Pada masa itu, mahakaX sukses membukukan pendapatan sebesar Rp 209 miliar, EBITDA positif senilai Rp 25 miliar, serta keuntungan bersih Rp 6 micro setelah sebelumnya sempat menderita kerugian di tahun 2023.

Pihak perusahaan menyatakan bahwa konsentrasi utama saat ini ialah mempertahankan keberlanjutan bisnis lewat efisiensi biaya operasional, optimalisasi sinergi di antara unit usaha, dan menaikkan monetisasi dari ekosistem digital kreatif yang mereka miliki.

Direktur Utama mahakaX Adrian Syarkawi menyampaikan bahwa industri media dan kreatif saat ini melaju kian dinamis, sehingga perseroan wajib memperkokoh daya adaptasi serta relevansi bisnisnya.

"Fokus kami ke depan adalah menjaga keberlanjutan momentum pemulihan yang sudah dibangun. Dengan ekosistem yang terintegrasi dan unit bisnis yang saling melengkapi, kami percaya mahakaX dapat terus memperkuat posisinya sebagai pelopor ekosistem media digital kreatif di Indonesia," ujar Adrian dalam keterangan tertulis sebagaimana dilansir dari berita sumber, Senin (25/5/2026).
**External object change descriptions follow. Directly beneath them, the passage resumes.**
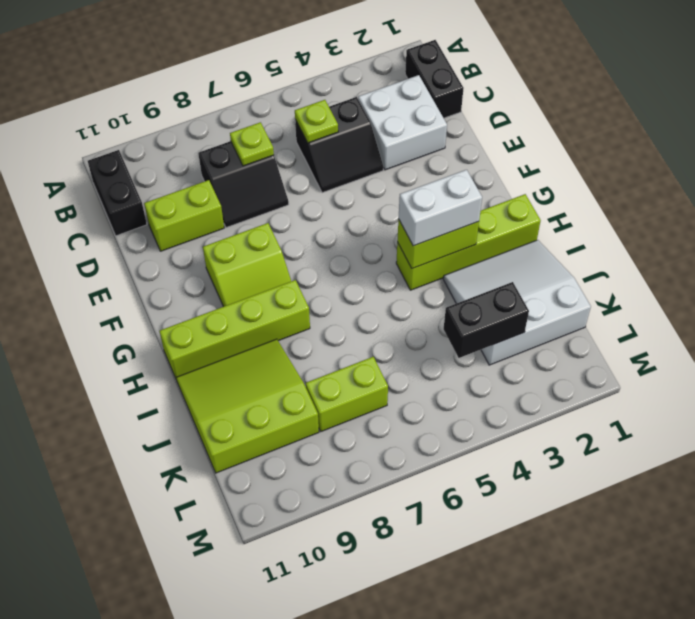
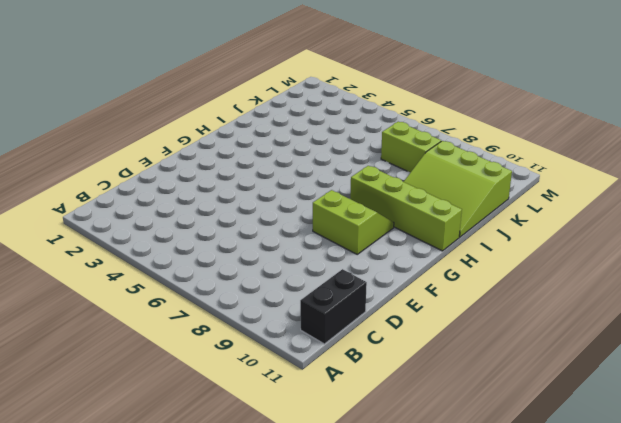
none -> black 1x2 brick [405,40,464,118]
none -> white 2x2 brick [358,75,447,170]
none -> black 2x2 slope [295,97,383,193]

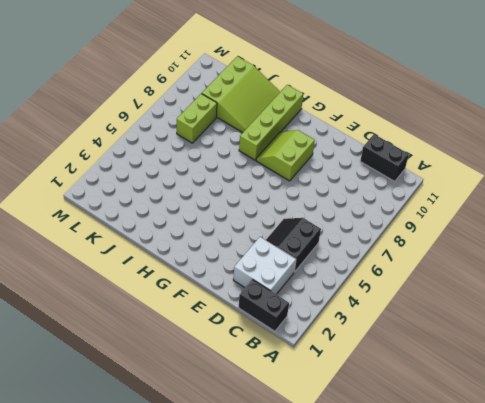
none -> black 2x2 slope [198,141,289,228]
none -> lime 1x2 brick [144,180,224,251]
none -> lime 1x4 brick [396,194,541,290]

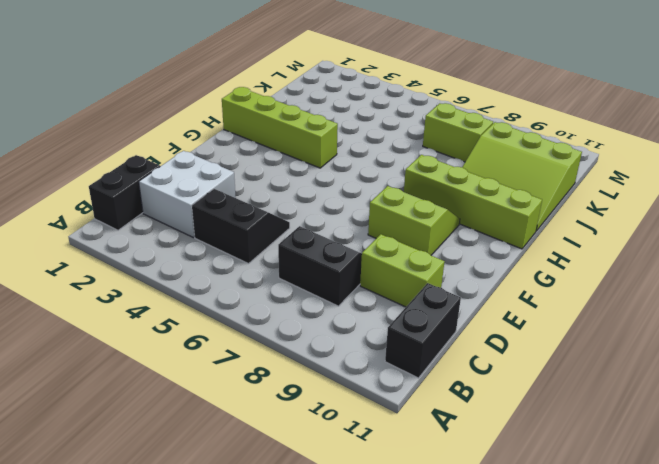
none -> white 3x3 slope [443,240,591,365]
none -> lime 1x1 plate [295,100,338,143]
none -> lime 1x1 plate [230,122,274,166]

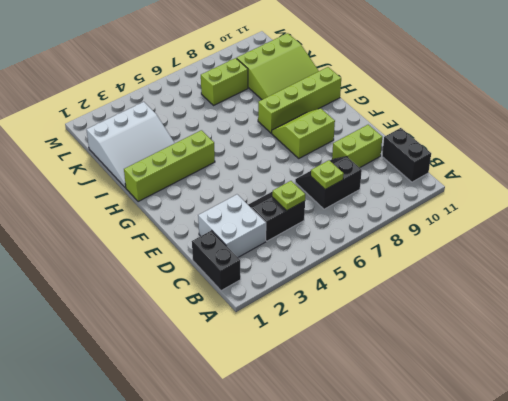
none -> lime 1x2 brick [397,219,479,269]
none -> black 1x2 brick [444,282,529,358]
none -> white 1x2 brick [399,170,482,246]

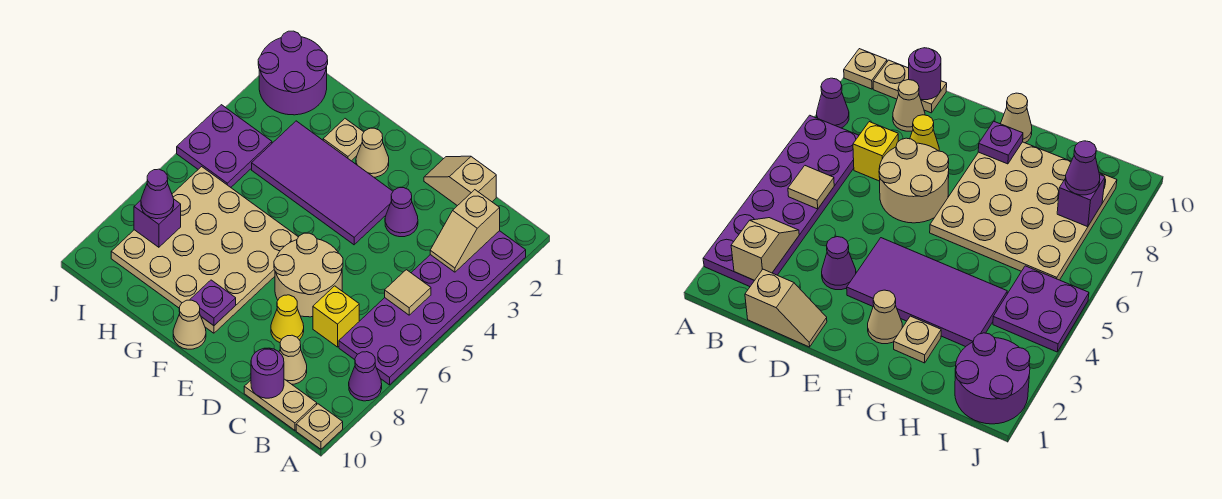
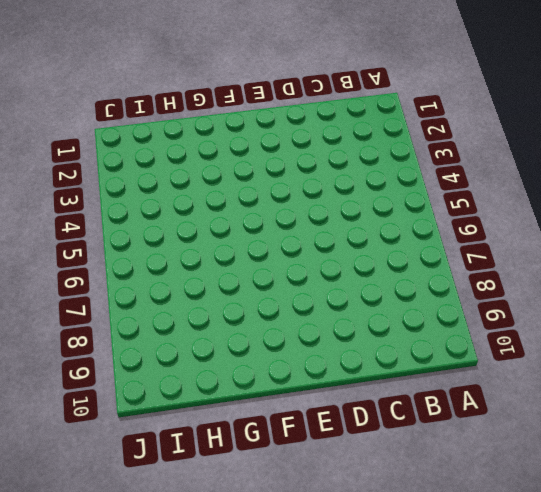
none -> purple 2x6 plate [339,231,526,385]
none -> purple 1x1 cone [349,352,382,401]
none -> tan 1x1 plate [296,404,343,449]

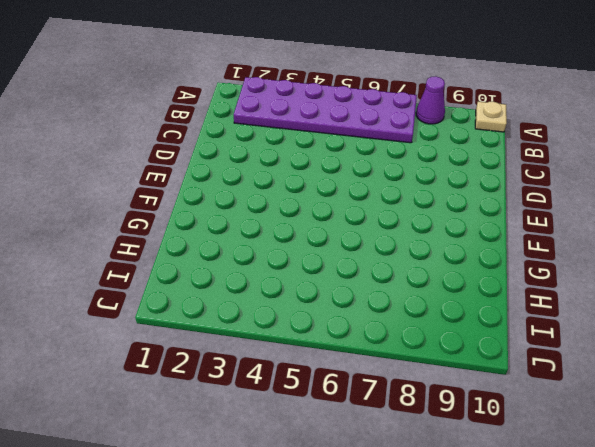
none -> tan 1x2 plate [244,379,317,430]
none -> tan 1x2 slope [424,156,496,206]
none -> yellow 1x1 brick [313,286,359,347]

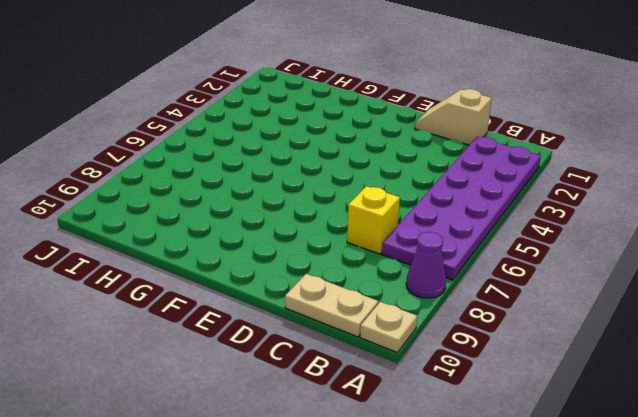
none -> tan 1x1 cone [279,335,307,384]
none -> purple 1x1 cone [385,188,418,237]
none -> tan 2x2 round brick [274,233,343,317]

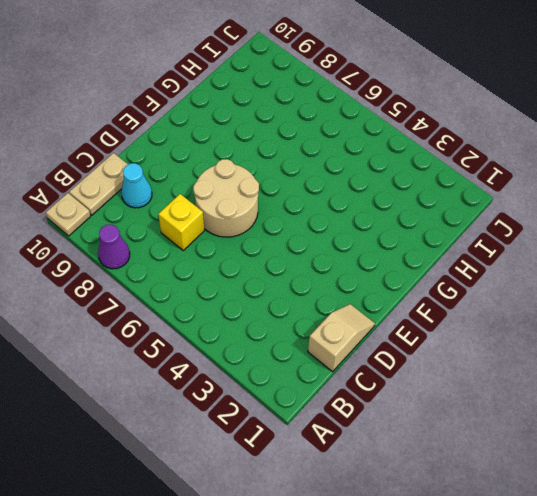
cyan 1x1 cone [121,163,152,208] -> tan 1x1 cone [279,335,307,384]
none -> purple 2x6 plate [339,231,526,385]
none -> purple 1x1 cone [385,188,418,237]
none -> yellow 1x1 cone [271,295,304,343]

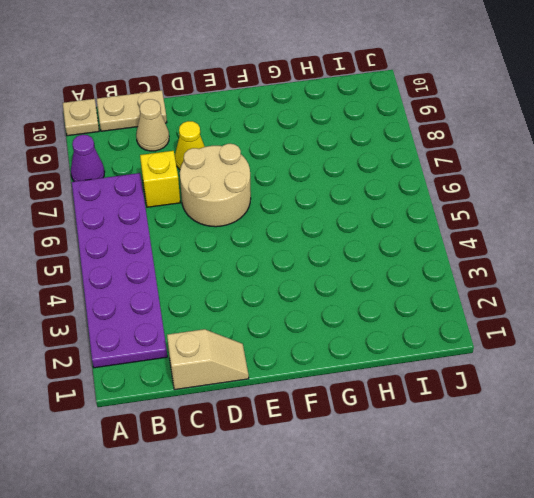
none -> purple 1x1 cone [385,188,418,237]
none -> purple 2x4 tile [252,121,393,245]
none -> tan 1x1 cone [356,128,389,177]

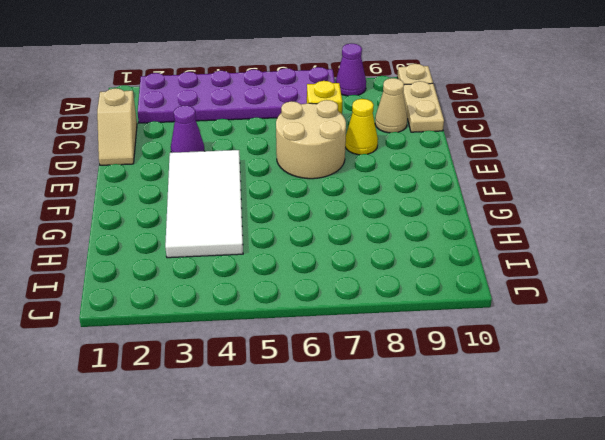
white 2x4 tile [165,150,243,258] -> purple 2x4 tile [252,121,393,245]
none -> tan 1x1 cone [356,128,389,177]
none -> tan 4x4 plate [111,167,298,333]
none -> tan 1x1 cone [173,300,206,349]

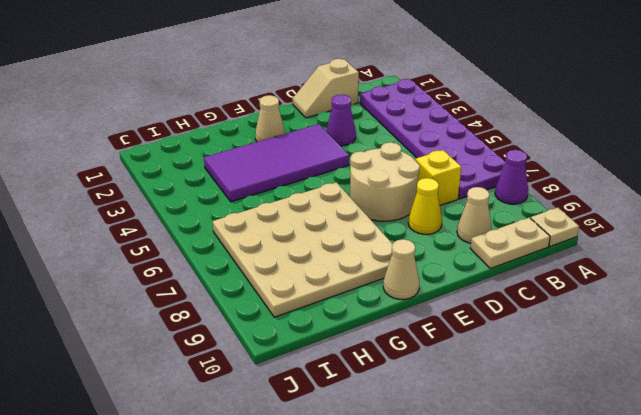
none -> tan 1x1 plate [323,119,364,161]
none -> purple 2x2 round brick [258,31,328,115]
none -> purple 2x2 plate [177,105,272,187]

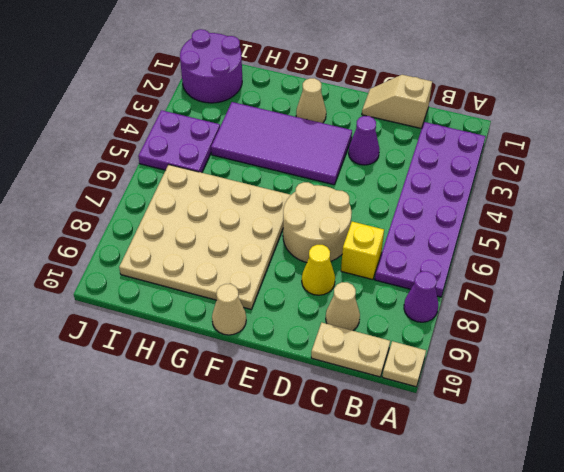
none -> tan 1x1 plate [323,119,364,161]
none -> tan 1x2 slope [430,190,500,272]
none -> tan 1x1 tile [385,270,431,315]

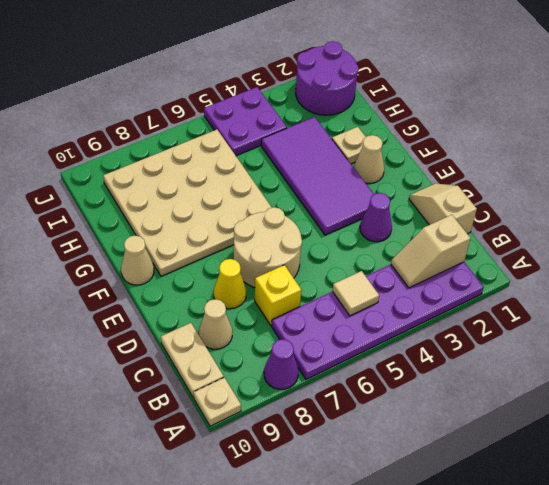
none -> purple 1x1 round brick [251,348,284,398]
none -> purple 1x1 plate [190,280,236,326]
none -> purple 1x1 brick [134,200,181,247]

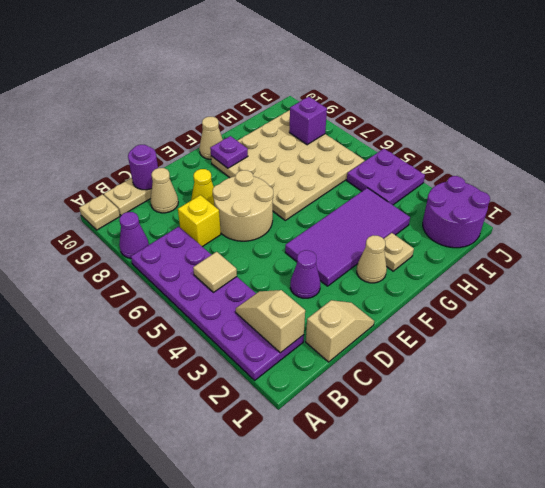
none -> purple 1x1 cone [141,169,174,219]

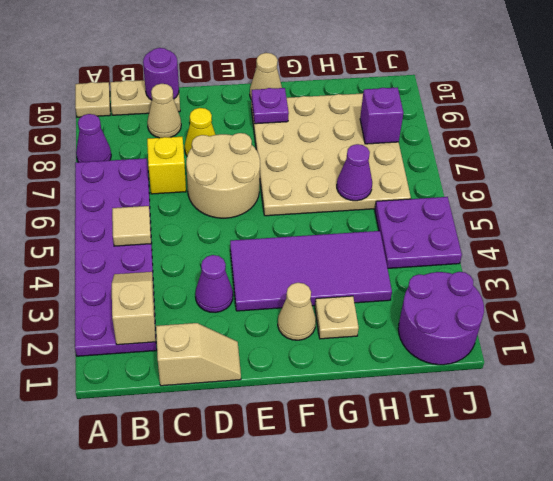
purple 1x1 cone [337,144,372,201] -> purple 1x1 cone moved to [141,169,174,219]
MahakaX pun bakal mengutamakan tiga agenda utama dalam bisnis, yaitu mempertahankan kesinambungan kinerja, memperkokoh tata kelola serta disiplin keuangan, sekaligus melebarkan kolaborasi strategis pada sektor media digital kreatif.

Demi memperkuat strategi tersebut, perusahaan mengandalkan sinergi antarlini usaha yang tergabung dalam The mahakaX Ecosystem, mencakup media, penyiaran, aktivasi merek, event, ruang gaya hidup, hingga platform komunitas.

Berbagai unit usaha seperti Alive, Inspire, JAKTV, Mahaka Square, dan Republika ditargetkan bakal menjadi motor penggerak utama untuk menyajikan solusi komunikasi serta hiburan yang kian relevan dengan kebutuhan pasar.

Dari sudut pandang korporasi, perusahaan pun menegaskan belum membagikan dividen untuk tahun buku 2025 lantaran pos ekuitasnya masih tercatat negatif.

Seluruh keputusan ini telah disahkan melalui Rapat Umum Pemegang Saham Tahunan (RUPST) dan Rapat Umum Pemegang Saham Luar Biaya (RUPSLB) 2026 yang diselenggarakan pada Senin (25/5/2026).

Selain memberikan persetujuan terhadap laporan keuangan tahun buku 2025, para pemegang saham juga menyepakati perombakan di jajaran direksi.

Adrian Syarkawi resmi ditunjuk menjadi Direktur Utama untuk menggantikan Ronny W. Sugiadha, sedangkan Aditama Wahyudi Mirza diangkat menjadi Direktur Perseroan.